An Australian court can’t make a California-based digital rights watchdog take down a web article that mocks a company’s patent as “stupid,” a federal judge ruled Friday.

San Francisco-based Electronic Frontier Foundation sued Global Equity Management (SA) Pty Ltd., or GEMSA, in April, claiming the Australian firm exploited its home country’s weaker free speech protections to secure an unconstitutional injunction against EFF.

Kurt Opsahl, EFF’s deputy executive director and general counsel, hailed the ruling as a victory for free speech.


This wasn't the first and maybe not the last legal action, either. Imagine a world where one is not allowed to criticise particular patents. Not too long ago (just before the weekend) it was said in "Stupid Patent Data of the Month: the Devil in the Details" that the EFF along with CCIA make use of particular tools that we often mention in relation to patent reform. To quote the EFF:



Bad patents shouldn’t be used to stifle competition. A process to challenge bad patents when they improperly issue is important to keeping consumer costs down and encouraging new innovation. But according to a recent post on a patent blog, post-grant procedures at the Patent Office regularly get it “wrong,” and improperly invalidate patents. We took a deep dive into the data being relied upon by patent lobbyists to show that contrary to their arguments, the data they rely on undermines their arguments and conflicts with the claims they’re making.

The Patent Office has several procedures to determine whether an issued patent was improperly granted to a party that does not meet the legal standard for patentability of an invention. The most significant of these processes is called inter partes review, and is essential to reining in overly broad and bogus patents. The process helps prevent patent trolling by providing a target with a low-cost avenue for defense, so it is harder for trolls to extract a nuisance-value settlement simply because litigating is expensive. The process is, for many reasons, disliked by some patent owners. Congress is taking a new look at this process right now as a result of patent owners’ latest attempts to insulate their patents from review.

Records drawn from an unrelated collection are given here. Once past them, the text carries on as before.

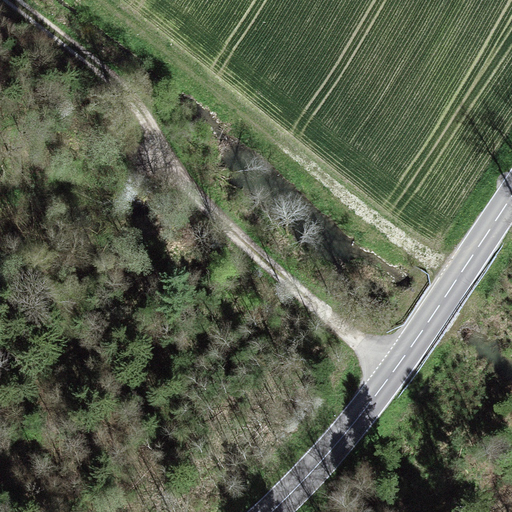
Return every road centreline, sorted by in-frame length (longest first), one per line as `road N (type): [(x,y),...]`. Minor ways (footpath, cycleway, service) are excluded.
road 1 (track): [(394,369),(230,235),(169,164),(132,96),(13,0)]
road 2 (secondary): [(271,511),(375,395),(511,194)]
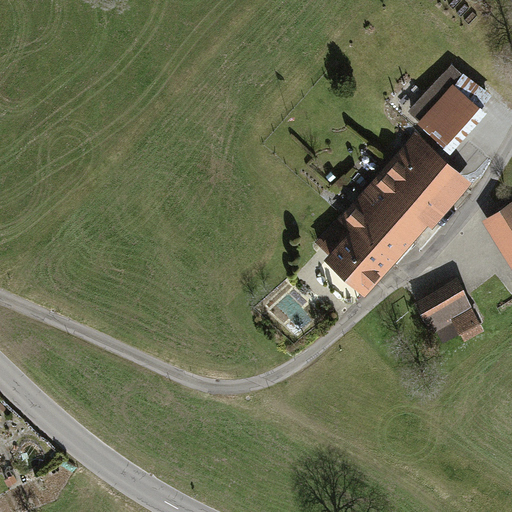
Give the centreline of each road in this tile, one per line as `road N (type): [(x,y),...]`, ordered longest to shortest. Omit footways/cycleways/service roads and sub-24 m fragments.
road 1 (residential): [(0,296),(193,381),(256,386),(295,366),(427,257),(473,206),(511,144)]
road 2 (tertiary): [(0,372),(86,450),(185,511)]
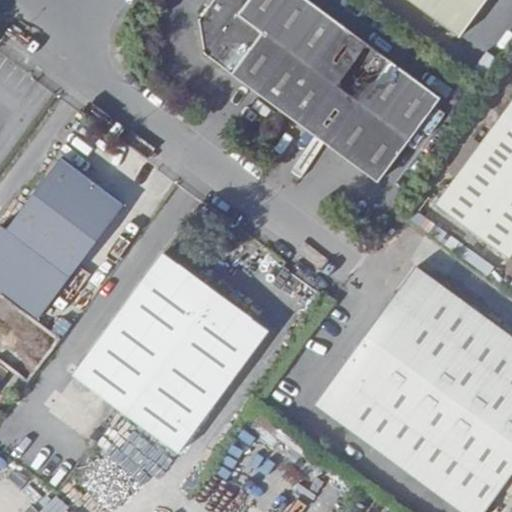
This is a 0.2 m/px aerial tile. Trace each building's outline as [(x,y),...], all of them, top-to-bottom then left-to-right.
[(380,182),(442,98),(311,0),(214,0),(201,18),(204,53),(380,182)] [(487,0),(426,0),(421,7),(460,37),(487,0)] [(511,100),(440,200),(511,250),(511,100)] [(0,293),(42,323),(126,210),(65,163),(10,239),(2,234),(0,236),(0,293)] [(76,379),(180,456),(270,335),(167,259),(76,379)] [(489,511),(492,508),(511,480),(511,340),(416,271),(315,409),(458,511),(489,511)] [(507,511),(511,506),(511,480),(492,508),(496,511),(507,511)]
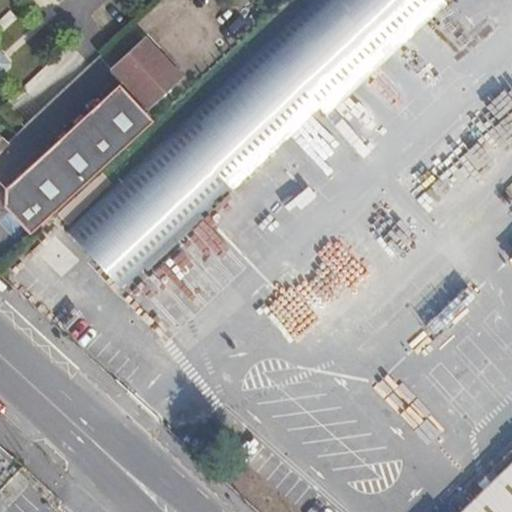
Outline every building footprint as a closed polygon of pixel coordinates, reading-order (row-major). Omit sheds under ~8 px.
[(441,0),(312,0),(67,230),(123,291),(319,106),(327,114),(445,3),(441,0)] [(29,234),(153,121),(144,112),(148,107),(149,108),(182,79),(144,38),(112,67),(123,80),(4,189),(3,207),(29,234)] [(0,51),(0,74),(11,63),(0,51)] [(0,151),(9,143),(0,135),(0,151)] [(510,261),(511,258),(511,246),(503,255),(510,261)] [(416,425),(436,447),(458,428),(438,406),(416,425)] [(511,511),(511,460),(458,511),(511,511)]
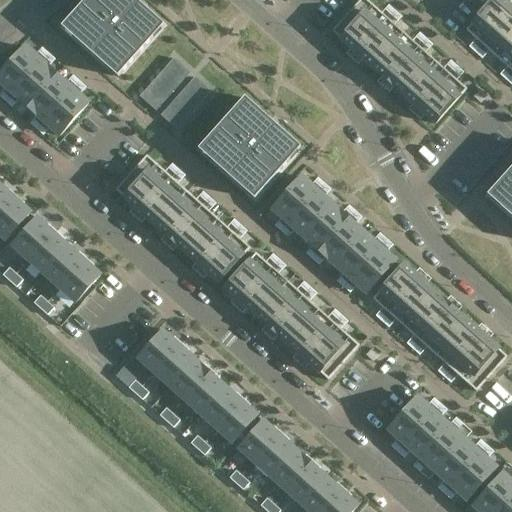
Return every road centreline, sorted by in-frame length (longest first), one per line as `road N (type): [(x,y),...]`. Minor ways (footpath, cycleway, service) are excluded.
road 1 (residential): [(422,511),(0,135)]
road 2 (residential): [(511,309),(420,221),(321,67),(245,0)]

An incorrect claim about the inter partes review (IPR) and other procedures like IPR at the Patent Trial and Appeal Board (PTAB) has been circulating, and was recently repeated in written comments at a congressional hearing by Philip Johnson, former head of intellectual property at Johnson & Johnson. Josh Malone and Steve Brachmann, writing for a patent blog called “IPWatchdog,” are the source of this error. In their article, cited in the comments to Congress, they claim that the PTAB is issuing decisions contrary to district courts at a very high rate.

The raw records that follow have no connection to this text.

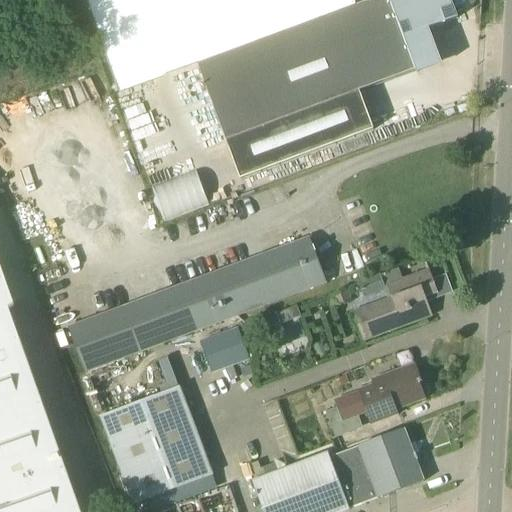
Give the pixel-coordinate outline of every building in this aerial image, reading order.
[(458,19),(450,0),(385,0),(195,70),(236,183),(374,131),(360,93),(416,72),(417,75),(443,65),(430,30),(458,19)] [(84,373),(307,288),(326,281),(310,239),(68,331),(84,373)] [(437,292),(433,281),(430,271),(387,287),(392,300),(354,314),(364,342),(433,317),(426,299),(437,295),(436,293),(437,292)] [(365,300),(386,291),(380,276),(358,285),(365,300)] [(0,511),(81,511),(0,280),(0,511)] [(301,310),(278,312),(281,340),(304,338),(301,310)] [(215,334),(215,365),(246,365),(246,334),(215,334)] [(164,388),(175,385),(169,357),(158,359),(164,388)] [(371,426),(380,423),(399,416),(396,409),(403,406),(404,408),(426,400),(420,385),(422,384),(415,365),(371,381),(373,387),(358,392),(371,426)] [(180,388),(101,418),(134,506),(213,476),(180,388)] [(353,510),(406,490),(424,483),(416,462),(418,461),(416,455),(414,456),(411,445),(410,446),(404,430),(332,459),(330,455),(253,485),(263,511),(350,511),(353,511),(353,510)]
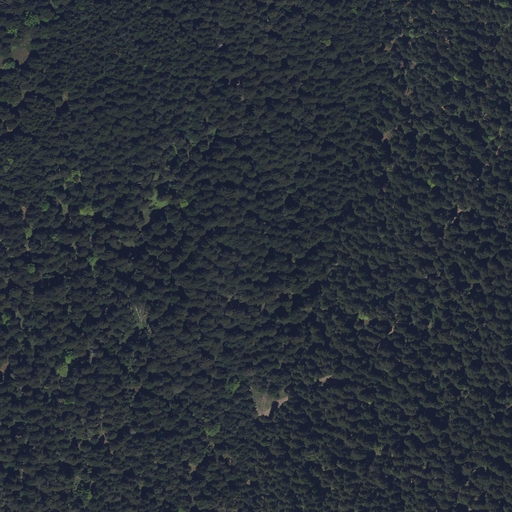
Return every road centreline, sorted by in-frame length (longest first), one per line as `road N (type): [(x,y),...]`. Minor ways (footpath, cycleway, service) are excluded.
road 1 (track): [(264,511),(259,416),(224,229),(236,131),(274,0)]
road 2 (track): [(511,145),(376,349),(259,416)]
road 3 (track): [(493,168),(473,0)]
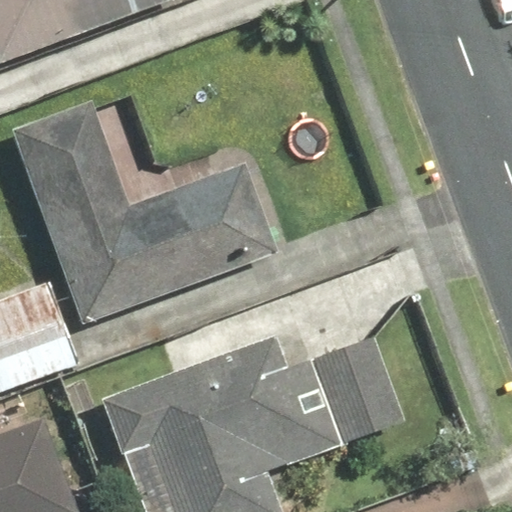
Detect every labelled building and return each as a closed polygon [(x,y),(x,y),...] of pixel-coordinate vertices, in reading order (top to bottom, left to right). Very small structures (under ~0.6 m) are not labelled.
[(185,0),(0,0),(0,64),(186,2),(185,0)] [(80,102),(2,131),(75,327),(288,247),(256,163),(122,214),(80,102)] [(0,395),(76,362),(44,287),(0,306),(0,395)] [(284,366),(277,344),(95,401),(129,511),(278,511),(267,475),(397,435),(367,340),(284,366)] [(68,511),(40,428),(0,441),(0,511),(68,511)]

We took a closer look at the data they use, and found that the rate is disagreement is actually quite small: about 7%, not the 76% claimed by Malone and Brachmann. How did they get it so wrong? To explain, we’ll have to get into the nuts and bolts of how such an analysis can be run.

[...]

EFF, along with CCIA, ran the same Docket Navigator search Malone and Brachmann ran for patents found “not invalid” and “unpatentable or not unpatentable,” generating 273 results, and a search for patents found “unpatentable” and “not invalid,” generating 208 results (our analysis includes a few results that weren’t yet available when Malone and Brachmann ran their search). We looked into each of 208 results that Docket Navigator returned for patents found unpatentable and not invalid. Our analysis shows that the “200” number, and consequently the rate at which the Patent Office is supposedly “wrong” based on a comparison to times a court supposedly got it “right” is well off the mark.

[...]

We’ve used both Docket Navigator and Lex Machina in our analyses on numerous occasions, and even briefs we submit to the court. Both services provide extremely valuable information about the state of patent litigation and policy. But its usefulness is diminished where the data they present are not understood. As always, the devil is in the details.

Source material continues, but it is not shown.